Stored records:
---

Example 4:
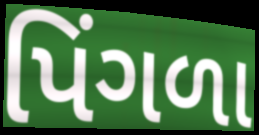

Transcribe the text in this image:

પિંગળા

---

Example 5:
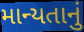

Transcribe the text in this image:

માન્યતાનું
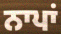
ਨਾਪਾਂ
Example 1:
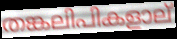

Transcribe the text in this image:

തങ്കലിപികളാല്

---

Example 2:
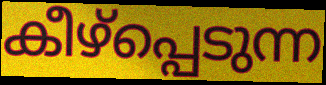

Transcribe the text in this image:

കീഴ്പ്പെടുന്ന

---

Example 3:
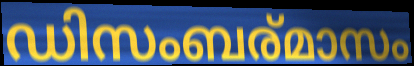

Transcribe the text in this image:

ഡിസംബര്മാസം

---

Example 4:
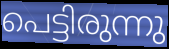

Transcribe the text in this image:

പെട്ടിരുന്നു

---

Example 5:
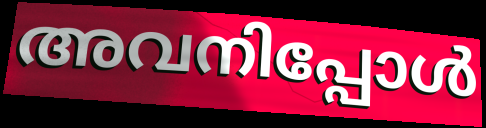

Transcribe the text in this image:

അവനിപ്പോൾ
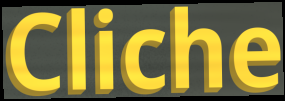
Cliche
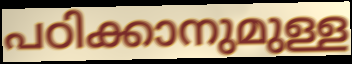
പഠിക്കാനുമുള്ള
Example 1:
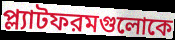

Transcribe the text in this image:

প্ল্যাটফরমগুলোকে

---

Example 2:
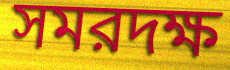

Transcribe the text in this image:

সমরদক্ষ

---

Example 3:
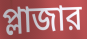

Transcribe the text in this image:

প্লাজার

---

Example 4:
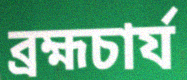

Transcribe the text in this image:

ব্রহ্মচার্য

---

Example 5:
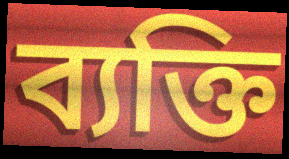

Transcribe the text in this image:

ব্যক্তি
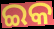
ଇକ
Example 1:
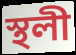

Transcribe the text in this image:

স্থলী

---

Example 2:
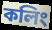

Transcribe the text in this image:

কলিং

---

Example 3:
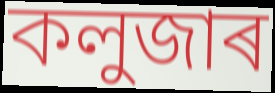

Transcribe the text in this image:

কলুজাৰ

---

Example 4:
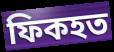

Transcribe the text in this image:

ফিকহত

Problem to solve:
Copy the data above word for word, from its first line through the line holding "പെട്ടിരുന്നു", inclusive. Leave the pictures out of your copy.

Solved problem:
---

Example 4:

Transcribe the text in this image:

પિંગળા

---

Example 5:

Transcribe the text in this image:

માન્યતાનું
ਨਾਪਾਂ
Example 1:

Transcribe the text in this image:

തങ്കലിപികളാല്

---

Example 2:

Transcribe the text in this image:

കീഴ്പ്പെടുന്ന

---

Example 3:

Transcribe the text in this image:

ഡിസംബര്മാസം

---

Example 4:

Transcribe the text in this image:

പെട്ടിരുന്നു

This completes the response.